Con toda la capacidad que ha demostrado el hombre para resolver enigmas, como los que hay debajo de la corteza terrestre y los del cosmos, entre muchos, sobre los cuales ha desarrollado teorías y demostrado evidencias, con la muerte no ha podido. Lo de la luz al final del túnel; el regreso después de desconectarse de la vida; la invocación de espíritus por intermedio de médiums; las apariciones en sueños de personas conocidas o no, fallecidas con anterioridad; los “testimonios” de resucitados, que les han servido a las religiones para fortalecer entre sus feligreses los miedos inculcados; y las premoniciones de brujos y adivinos, en las que muchos incautos creen, no son más que fantasías sin sustento real. Al menos así las ven los escépticos, para quienes lo de Tomás y la mano metida en el costado del Señor, donde le clavaron la lanza; y el dedo en las heridas de las manos, que perforaron los clavos sobre la cruz, no son más que recursos para magnificar la virtud de creer en lo que no se ha visto, o fe de carbonero. A esta última se atienen quienes se dejan llevar por la vida, como discurre el agua en el cauce, entretenidos en diversas actividades, para que no se haga muy larga.
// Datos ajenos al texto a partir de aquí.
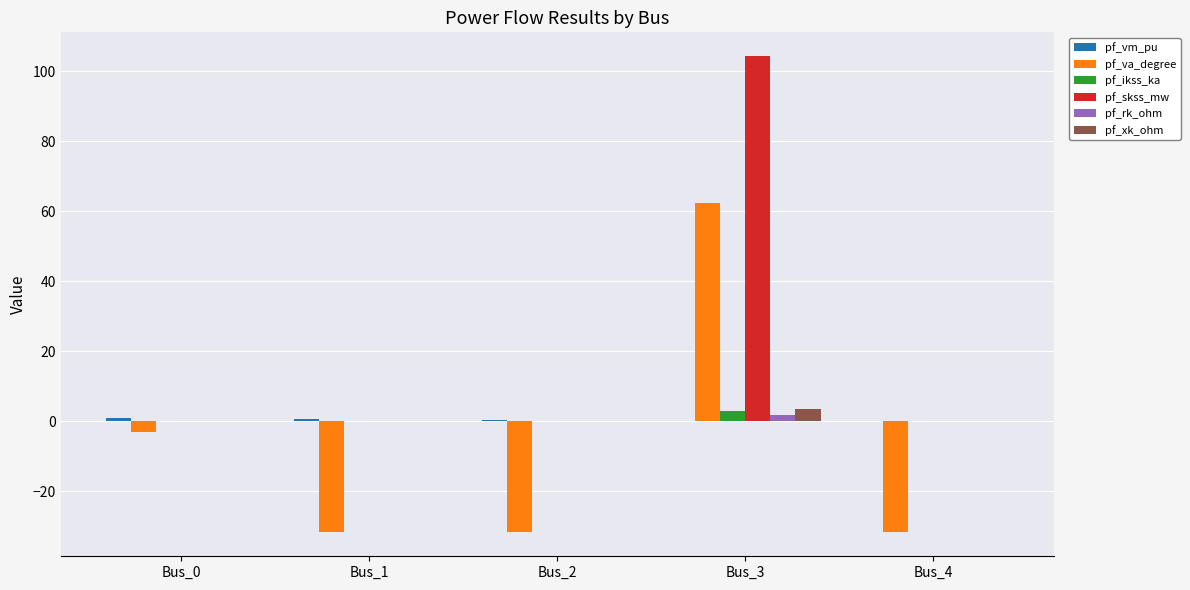

Which series has the widest spread of values?

pf_skss_mw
En cuanto a interrumpir el proceso vital de forma abrupta, o suicidio, sin esperar “los designios de Dios”, según algunas religiones; o el proceso natural definido por la ciencia, tampoco se ha podido definir con certeza si es un acto de valor o de cobardía. En la cultura judeocristiana el suicidio es mal visto, aunque la decisión de quien lo ejecute se respete. Y en otras culturas es una forma de protesta política o un acto de honor, como los bonzos en Vietnam, que se prenden candela en las manifestaciones contra el gobierno; o los ejecutivos japoneses que se hacen el harakiri públicamente, cuando los pillan haciendo trampa en funciones de su responsabilidad. Otros asumen el caso más folclóricamente, como Berceo, el nuestro, no el español, quien decía. “Yo no me mato, por no aprovecharme de un pobre pendejo como yo.”
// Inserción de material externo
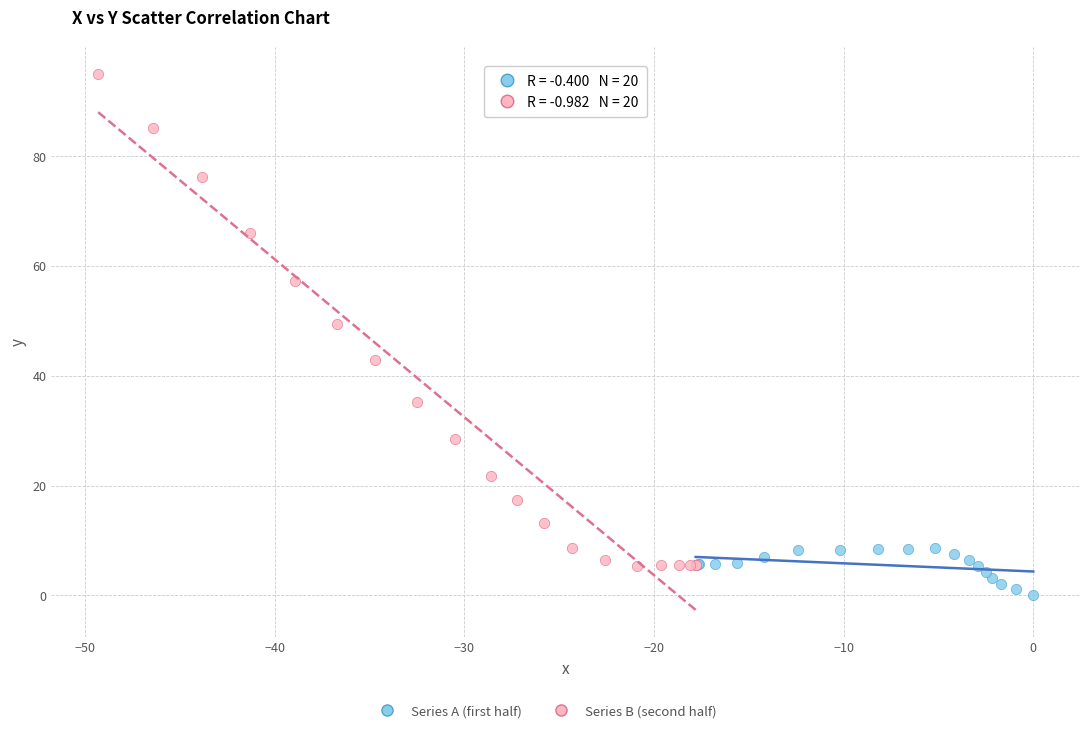

Which series contains the highest Y value?

Series B (second half)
Hay, en concepto de muchos, una muerte ideal: la súbita, sin la expectativa de enfermedades largas y dolorosas. Nuestro amigo Ariel Ortiz Correa hizo uso para morirse de la misma inteligencia con la que había vivido 73 años, después de dejarle a su nieta, como ella misma lo declaró, entre muchos legados, “su amor por el liberalismo”. Organizó en Bogotá un encuentro con amigos entrañables, de profesión, tertulia, comunión de ideas políticas, patriotismo, humanismo… Pasó la tarde con ellos, temprano se fue a descansar, sintió un intenso dolor, lo llevaron a una clínica y pocas horas después murió. Cómo admiramos su inteligente y súbita forma de irse definitivamente, pero cómo lo vamos a extrañar.